Athletes and parents have reacted positively and are excited to learn more. A common question is “if for some reason the laws don’t change, what happens to our contributions.” Fans should know that there is no scenario where Student Player would keep their contributions. Our “worst case” scenario would be to donate the money to the school/athletic department corresponding to the team that each contributor intended to support.
SMR: Why would schools, or companies like IMG or Learfield who have a stake in the business, be doing something like this?
ZS: I really don’t know what their plans are. I know that our plan is simple; to be a great resource for hardworking and entrepreneurial student athletes and reward their success at the right time with what they deserve; fair compensation for their endorsements. If someone puts the money in, the sponsorship offer will be there. We are fulfilling opportunity outside of what a school or its reps can do.
SMR: How will you vet sponsors to make sure there is nothing nefarious going on?
ZS: We will work closely with all prospective sponsors to learn about the nature of their desired endorsement and ensure that there is nothing nefarious going on. In an era of social media, authenticity is going to be key and we are not here to play games with athlete’s futures.
SMR: Have you seen others trying something like this? If so, what is your sell to be different?
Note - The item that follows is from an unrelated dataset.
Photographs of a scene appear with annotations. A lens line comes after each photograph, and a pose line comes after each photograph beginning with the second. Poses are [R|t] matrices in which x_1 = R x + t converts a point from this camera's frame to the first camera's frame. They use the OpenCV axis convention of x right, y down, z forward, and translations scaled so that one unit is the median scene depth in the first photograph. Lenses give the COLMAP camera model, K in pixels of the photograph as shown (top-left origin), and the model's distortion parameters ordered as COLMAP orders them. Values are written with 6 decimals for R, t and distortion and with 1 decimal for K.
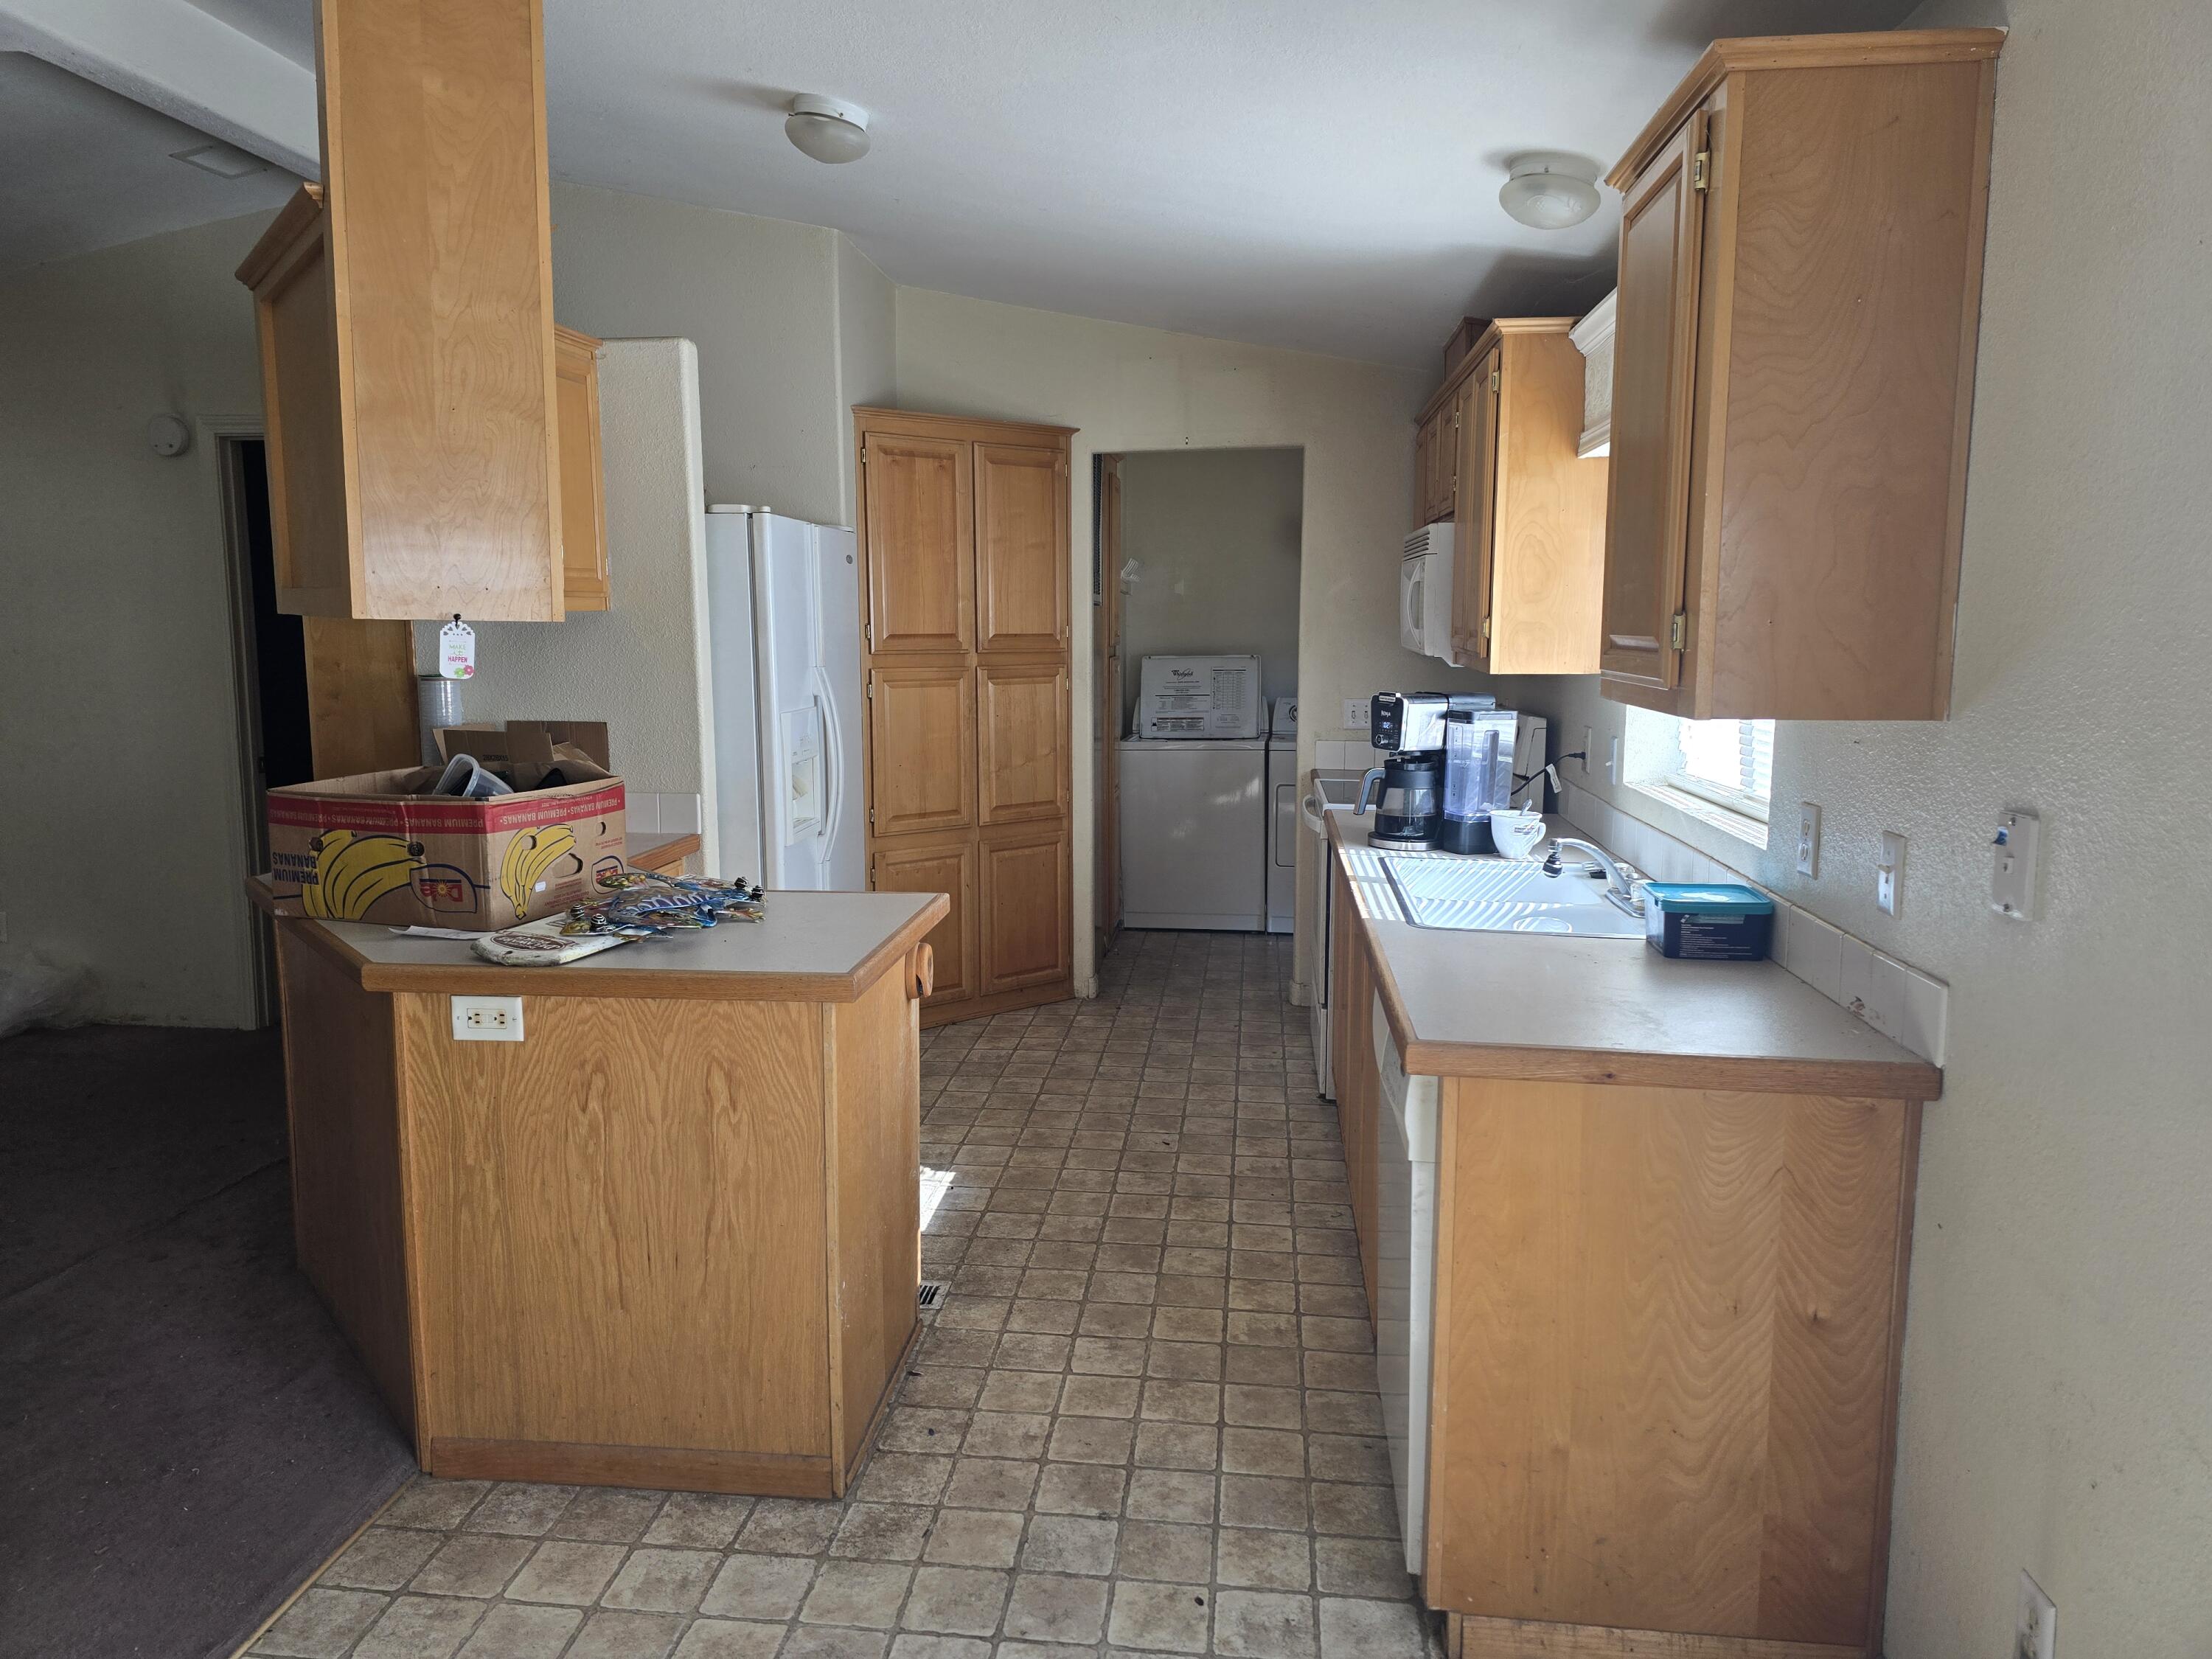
lens RADIAL K [[1484.9, 0, 1063.6], [0, 1484.9, 792.5], [0, 0, 1]] dist [0.017871, -0.017588]
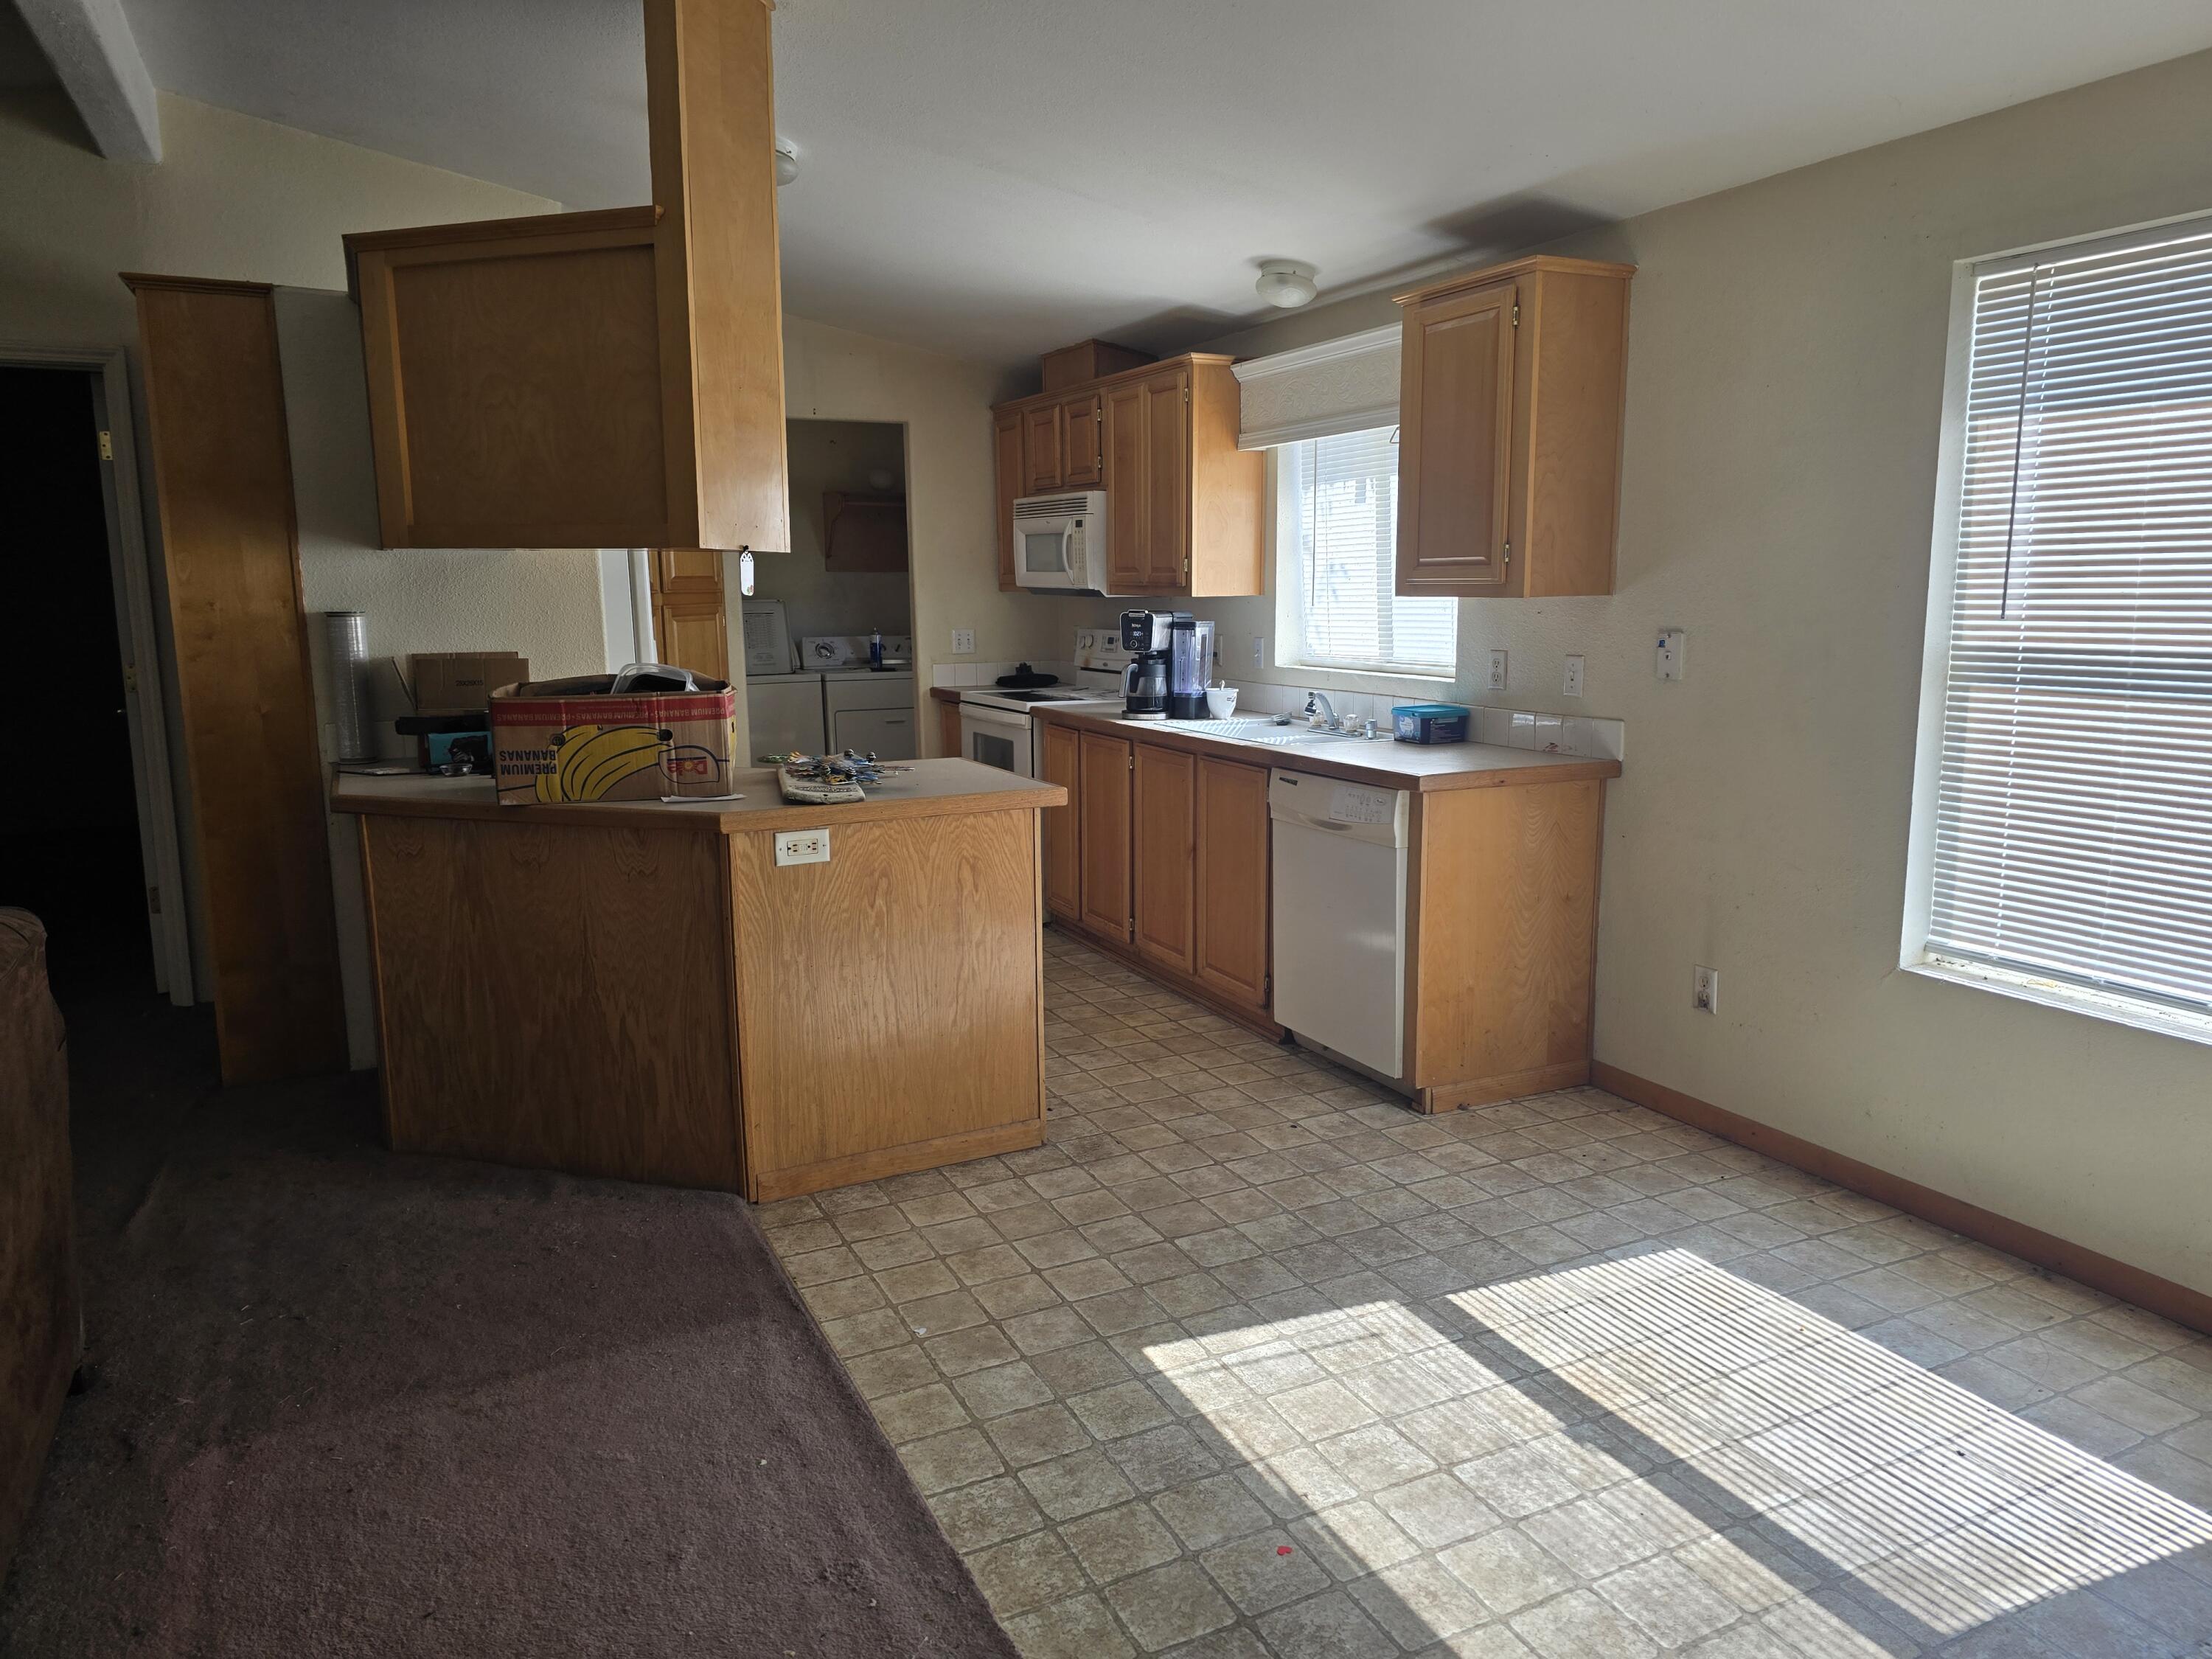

ZS: We have not and really think as an early adopter that we have carved a niche that will keep growing. Our platform is going to be the most unique and easiest for fans and athletes to use. The formula is right there.
SMR: Do some schools have a distinct advantage because of size? Is it possible to be fair and just to any athlete regardless of size of school? Any examples of a small school that has suddenly cut through the clutter?
ZS: The size of a school’s fan base is certainly relevant, but intensity may prove to be an even more important factor. I am excited to see how it all shakes out. At this moment, there is no small school that has cut through the clutter, but we are still in the early days.
SMR: What does this business look like a year from now?
ZS: It is hard to answer that with certainty since we can’t offer sponsorships to players until it is legal and permissible to do so. Ideally, the NCAA, congress, or both, will have applied California’s standard to the nation and we will be making sponsorship offers to players.
SMR: What is your biggest worry as this scales up?
ZS: Success is never a worry. We continue to refine and adjust our model as the opportunities arise and we listen to both smart people around us and the marketplace. Is it early in the game? Yes, but the game is being played right in front of us and we are here to seize the opportunity and grow with those who deserve it most; student-athletes who right now still do not have full clarity on when they will be able to benefit from their name, image, and likeness.